Prof. Giuseppe Caire: Massive MIMO with structured channels
Abstract:
Massive MIMO, proposed by Marzetta, is the regime of multiuser MIMO where the number of base station antennas is much larger than the number of spatially multiplexed data streams. In this regime, using Time-Division Duplexing (TDD) and channel reciprocity, it is possible to saturate the channel available multiplexing gain and achieve a number of additional benefit provided by the large number of antennas. While the initial results and most of the analysis developed for massive MIMO consider i.i.d. channel vectors, in this talk we consider antenna correlation motivated by a specific propagation model where each user is seen by the base station under a small angular spread. We show that antenna correlation can be leveraged as an additional source of ``diversity'', in order to achieve further significant advantages in complexity and performance. In particular, we show that this type of channel correlation with structure is very relevant in the case of mmWaves, and yields naturally to hybrid analog-digital beamforming structures that provide very significant hardware and power savings with respect to the standard scheme based on digital-only beamforming, implemented in the baseband processing unit. We conclude by pointing out some interesting connections with compressed sensing for efficient channel estimation, and some results on large-scale antenna calibration in order to achieve uplink-downlink reciprocity with TDD.
Biography of the speaker:
Giuseppe Caire (S '92 -- M '94 -- SM '03 -- F '05) was born in Torino, Italy, in 1965. He received the B.Sc. in Electrical Engineering from
Politecnico di Torino (Italy), in 1990, the M.Sc. in Electrical Engineering from Princeton University in 1992 and the Ph.D. from Politecnico
di Torino in 1994. He has been a post-doctoral research fellow with the European Space Agency (ESTEC, Noordwijk, The Netherlands) in 1994-1995,
Assistant Professor in Telecommunications at the Politecnico di Torino, Associate Professor at the University of Parma, Italy, Professor with
the Department of Mobile Communications at the Eurecom Institute, Sophia-Antipolis, France, and he is currently a professor of Electrical
Engineering with the Viterbi School of Engineering, University of Southern California, Los Angeles and an Alexander von Humboldt Professor
with the Electrical Engineering and Computer Science Department of the Technical University of Berlin, Germany.
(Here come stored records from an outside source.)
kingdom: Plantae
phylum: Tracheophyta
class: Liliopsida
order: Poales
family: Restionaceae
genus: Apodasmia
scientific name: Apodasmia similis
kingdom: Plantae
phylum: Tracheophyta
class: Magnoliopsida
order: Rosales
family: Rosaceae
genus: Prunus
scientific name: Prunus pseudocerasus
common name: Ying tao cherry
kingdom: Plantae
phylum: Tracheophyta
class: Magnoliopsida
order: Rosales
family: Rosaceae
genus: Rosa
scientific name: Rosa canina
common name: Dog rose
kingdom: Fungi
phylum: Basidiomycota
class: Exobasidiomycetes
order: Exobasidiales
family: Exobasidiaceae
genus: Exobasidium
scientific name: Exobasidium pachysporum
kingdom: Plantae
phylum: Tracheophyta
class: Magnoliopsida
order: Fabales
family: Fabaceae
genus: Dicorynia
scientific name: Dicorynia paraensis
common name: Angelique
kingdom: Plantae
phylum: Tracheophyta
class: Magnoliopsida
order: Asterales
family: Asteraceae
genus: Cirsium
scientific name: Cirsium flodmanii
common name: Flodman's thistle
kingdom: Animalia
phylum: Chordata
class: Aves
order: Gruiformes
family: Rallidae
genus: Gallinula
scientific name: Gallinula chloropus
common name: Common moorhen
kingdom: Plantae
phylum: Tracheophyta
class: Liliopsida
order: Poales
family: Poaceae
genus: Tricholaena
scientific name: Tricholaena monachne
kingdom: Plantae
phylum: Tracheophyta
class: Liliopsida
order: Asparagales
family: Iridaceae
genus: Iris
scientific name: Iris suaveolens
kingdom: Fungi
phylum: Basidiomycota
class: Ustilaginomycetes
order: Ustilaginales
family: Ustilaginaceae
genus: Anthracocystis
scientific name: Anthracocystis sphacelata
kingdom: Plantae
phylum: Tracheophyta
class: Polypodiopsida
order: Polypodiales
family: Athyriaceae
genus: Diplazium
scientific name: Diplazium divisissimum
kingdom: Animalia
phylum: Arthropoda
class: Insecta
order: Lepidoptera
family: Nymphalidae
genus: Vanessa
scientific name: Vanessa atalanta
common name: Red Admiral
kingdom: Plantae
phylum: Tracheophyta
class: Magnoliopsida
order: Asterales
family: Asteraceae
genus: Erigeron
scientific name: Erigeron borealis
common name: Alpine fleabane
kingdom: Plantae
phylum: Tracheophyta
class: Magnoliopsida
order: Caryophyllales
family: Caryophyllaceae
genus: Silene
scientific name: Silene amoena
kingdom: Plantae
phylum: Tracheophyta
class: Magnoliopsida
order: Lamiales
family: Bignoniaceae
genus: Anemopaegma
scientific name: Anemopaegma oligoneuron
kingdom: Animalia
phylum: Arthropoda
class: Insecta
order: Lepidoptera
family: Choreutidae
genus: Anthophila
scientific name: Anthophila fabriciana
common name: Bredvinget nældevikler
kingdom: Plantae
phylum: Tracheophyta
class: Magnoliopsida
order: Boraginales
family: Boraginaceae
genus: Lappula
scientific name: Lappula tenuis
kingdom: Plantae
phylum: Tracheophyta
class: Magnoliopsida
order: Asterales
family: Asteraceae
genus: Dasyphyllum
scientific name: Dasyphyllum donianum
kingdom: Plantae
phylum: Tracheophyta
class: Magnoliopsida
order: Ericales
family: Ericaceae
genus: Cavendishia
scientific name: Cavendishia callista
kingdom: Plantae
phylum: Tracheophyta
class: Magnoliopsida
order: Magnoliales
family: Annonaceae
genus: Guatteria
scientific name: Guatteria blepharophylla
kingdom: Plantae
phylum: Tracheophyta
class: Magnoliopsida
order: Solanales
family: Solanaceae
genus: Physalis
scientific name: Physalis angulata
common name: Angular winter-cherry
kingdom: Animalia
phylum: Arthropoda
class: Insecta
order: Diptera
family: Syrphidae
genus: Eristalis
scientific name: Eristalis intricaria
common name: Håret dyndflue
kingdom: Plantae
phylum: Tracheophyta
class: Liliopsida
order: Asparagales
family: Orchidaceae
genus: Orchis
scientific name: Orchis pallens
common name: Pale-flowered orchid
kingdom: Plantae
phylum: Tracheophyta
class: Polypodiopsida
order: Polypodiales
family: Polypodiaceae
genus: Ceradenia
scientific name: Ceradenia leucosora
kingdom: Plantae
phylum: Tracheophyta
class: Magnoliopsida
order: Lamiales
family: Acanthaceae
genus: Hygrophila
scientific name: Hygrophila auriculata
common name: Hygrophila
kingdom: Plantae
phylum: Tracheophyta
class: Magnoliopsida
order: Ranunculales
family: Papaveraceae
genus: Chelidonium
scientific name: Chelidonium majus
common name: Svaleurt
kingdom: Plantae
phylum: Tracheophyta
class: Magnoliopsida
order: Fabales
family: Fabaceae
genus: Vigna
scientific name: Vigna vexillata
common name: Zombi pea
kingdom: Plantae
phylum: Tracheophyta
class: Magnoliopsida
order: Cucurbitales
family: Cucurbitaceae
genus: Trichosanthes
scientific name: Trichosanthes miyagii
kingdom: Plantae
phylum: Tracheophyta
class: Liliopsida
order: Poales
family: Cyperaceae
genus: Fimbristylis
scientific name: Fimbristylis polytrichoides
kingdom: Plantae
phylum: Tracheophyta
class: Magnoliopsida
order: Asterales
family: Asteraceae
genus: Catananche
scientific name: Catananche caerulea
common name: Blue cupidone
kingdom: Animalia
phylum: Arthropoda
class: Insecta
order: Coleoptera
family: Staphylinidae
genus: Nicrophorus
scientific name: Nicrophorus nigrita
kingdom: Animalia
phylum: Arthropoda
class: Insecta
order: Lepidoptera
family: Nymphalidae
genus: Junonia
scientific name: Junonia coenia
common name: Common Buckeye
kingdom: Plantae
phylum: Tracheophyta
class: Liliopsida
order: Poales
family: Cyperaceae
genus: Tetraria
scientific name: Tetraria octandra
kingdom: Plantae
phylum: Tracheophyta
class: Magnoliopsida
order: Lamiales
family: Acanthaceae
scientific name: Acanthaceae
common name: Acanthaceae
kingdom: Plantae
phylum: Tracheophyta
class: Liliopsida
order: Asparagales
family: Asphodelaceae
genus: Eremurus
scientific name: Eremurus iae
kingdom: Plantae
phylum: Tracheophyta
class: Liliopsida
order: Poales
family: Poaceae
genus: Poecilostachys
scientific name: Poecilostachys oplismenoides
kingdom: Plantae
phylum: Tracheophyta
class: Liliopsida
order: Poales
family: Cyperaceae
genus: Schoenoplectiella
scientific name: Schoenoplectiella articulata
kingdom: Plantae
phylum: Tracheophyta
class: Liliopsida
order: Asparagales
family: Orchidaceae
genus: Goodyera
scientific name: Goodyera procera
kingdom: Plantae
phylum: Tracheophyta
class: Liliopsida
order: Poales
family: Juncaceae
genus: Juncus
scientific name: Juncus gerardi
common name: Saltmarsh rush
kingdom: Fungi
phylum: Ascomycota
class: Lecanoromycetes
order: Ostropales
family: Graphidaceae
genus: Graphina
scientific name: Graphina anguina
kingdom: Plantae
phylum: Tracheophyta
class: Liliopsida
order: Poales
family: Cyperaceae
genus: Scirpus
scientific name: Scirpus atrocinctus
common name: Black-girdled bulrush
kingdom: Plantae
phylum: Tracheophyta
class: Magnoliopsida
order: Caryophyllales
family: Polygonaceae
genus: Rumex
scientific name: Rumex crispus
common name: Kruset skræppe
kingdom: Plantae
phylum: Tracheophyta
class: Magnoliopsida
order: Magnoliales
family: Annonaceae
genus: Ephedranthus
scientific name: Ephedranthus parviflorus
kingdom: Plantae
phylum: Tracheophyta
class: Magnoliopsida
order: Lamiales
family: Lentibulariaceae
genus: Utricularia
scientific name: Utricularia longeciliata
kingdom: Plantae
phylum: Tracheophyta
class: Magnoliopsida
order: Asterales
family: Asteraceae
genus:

He served as Associate Editor for the IEEE Transactions on Communications in 1998-2001 and as Associate Editor for the IEEE Transactions on
Information Theory in 2001-2003. He received the Jack Neubauer Best System Paper Award from the IEEE Vehicular Technology Society in 2003,
the IEEE Communications Society & Information Theory Society Joint Paper Award in 2004 and in 2011, the Okawa Research Award in 2006,
the Alexander von Humboldt Professorship in 2014, and the Vodafone Innovation Prize in 2015. Giuseppe Caire is a Fellow of IEEE since 2005. He has served in the Board of Governors of the IEEE Information Theory Society from 2004 to 2007,
and as officer from 2008 to 2013. He was President of the IEEE Information Theory Society in 2011. His main research interests are in the
field of communications theory, information theory, channel and source coding with particular focus on wireless communications.